Amazon.com's machine-learning specialists have uncovered a big problem - their new recruiting engine did not like women.
The team had been building computer programs since 2014 to review job applicants' CVs with the aim of mechanising the search for top talent, five people familiar with the effort told Reuters.
Automation has been key to Amazon's e-commerce dominance, be it inside warehouses or driving pricing decisions.
The company's experimental hiring tool used artificial intelligence to give job candidates scores ranging from one to five stars - much like shoppers rate products on Amazon, some of the people said.
"Everyone wanted this holy grail," one of the people said. "They literally wanted it to be an engine where I'm going to give you 100 resumes, it will spit out the top five, and we'll hire those."
But by 2015, the company realised its new system was not rating candidates for software developer jobs and other technical posts in a gender-neutral way.
That is because Amazon's computer models were trained to vet applicants by observing patterns in Cvs submitted to the company over a 10-year period.
Most came from men, a reflection of male dominance across the tech industry.
In effect, Amazon's system taught itself that male candidates were preferable.
It penalised CVs that included the word "women's," as in "women's chess club captain."
And it downgraded graduates of two all-women's colleges, according to people familiar with the matter. They did not specify the names of the schools.
Amazon edited the programs to make them neutral to these particular terms. But that was no guarantee that the machines would not devise other ways of sorting candidates that could prove discriminatory, the people said.
The Seattle company ultimately disbanded the team by the start of last year because executives lost hope for the project, according to the people, who spoke on condition of anonymity.
Amazon's recruiters looked at the recommendations generated by the tool when searching for new hires, but never relied solely on those rankings, they said.
Amazon declined to comment on the recruiting engine or its challenges, but the company says it is committed to workplace diversity and equality.
The company's experiment offers a case study in the limitations of machine learning.
It also serves as a lesson to the growing list of large companies including Hilton Worldwide Holdings and Goldman Sachs Group that are looking to automate portions of the hiring process.
Some 55% of US human resources managers said artificial intelligence, or AI, would be a regular part of their work within the next five years, according to a 2017 survey by talent software firm CareerBuilder.
Employers have long dreamed of harnessing technology to widen the hiring net and reduce reliance on subjective opinions of human recruiters.
But computer scientists say there is still much work to do. They said that making sure that the algorithm is fair and how to make sure the algorithm is really interpretable and explainable is still quite far off.
Amazon's experiment began at a pivotal moment for the world's largest online retailer.
Machine learning was gaining traction in the technology world, thanks to a surge in low-cost computing power.

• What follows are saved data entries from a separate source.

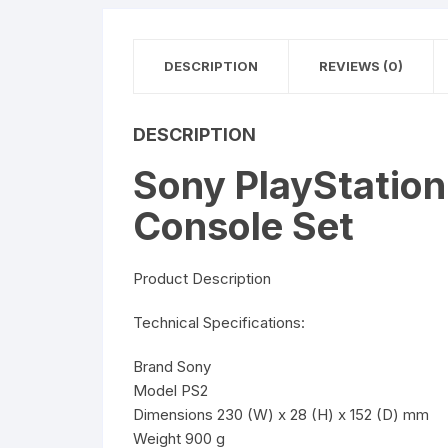
DESCRIPTION
REVIEWS (0)
DESCRIPTION
Sony PlayStatio
Console Set
Product Description
Technical Specifications:
Brand Sony
Model PS2
Dimensions 230 (W) x 28 (H) x 152 (D) mm
Weight 900 g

And Amazon's Human Resources department was about to embark on a hiring spree - since June 2015, the company's global headcount has more than tripled to 575,700 workers, regulatory filings show.
So it set up a team in Amazon's Edinburgh engineering hub that grew to around a dozen people. Their goal was to develop AI that could rapidly crawl the web and spot candidates worth recruiting, the people familiar with the matter said.
The group created 500 computer models focused on specific job functions and locations. They taught each to recognize some 50,000 terms that showed up on past candidates' CVs.
The algorithms learned to assign little significance to skills that were common across IT applicants, such as the ability to write various computer codes, the people said.
Instead, the technology favoured candidates who described themselves using verbs more commonly found on male engineers' resumes, such as "executed" and "captured," one person said.
Gender bias was not the only issue. Problems with the data that underpinned the models' judgements meant that unqualified candidates were often recommended for all manner of jobs, the people said.
With the technology returning results almost at random, Amazon shut down the project, they said.
But other companies are forging ahead, underscoring the eagerness of employers to harness AI for hiring.
Goldman Sachs has created its own CV analysis tool that tries to match candidates with the division where they would be the "best fit," the company said.
Microsoft's LinkedIn, the world's largest professional network, has gone further. It offers employers algorithmic rankings of candidates based on their fit for job postings on its site.
Amazon did manage to salvage some of what it learned from its failed AI experiment.
It now uses a "much-watered down version" of the recruiting engine to help with some rudimentary chores, including culling duplicate candidate profiles from databases, one of the people familiar with the project said.
Another said a new team in Edinburgh has been formed to give automated employment screening another try, this time with a focus on diversity.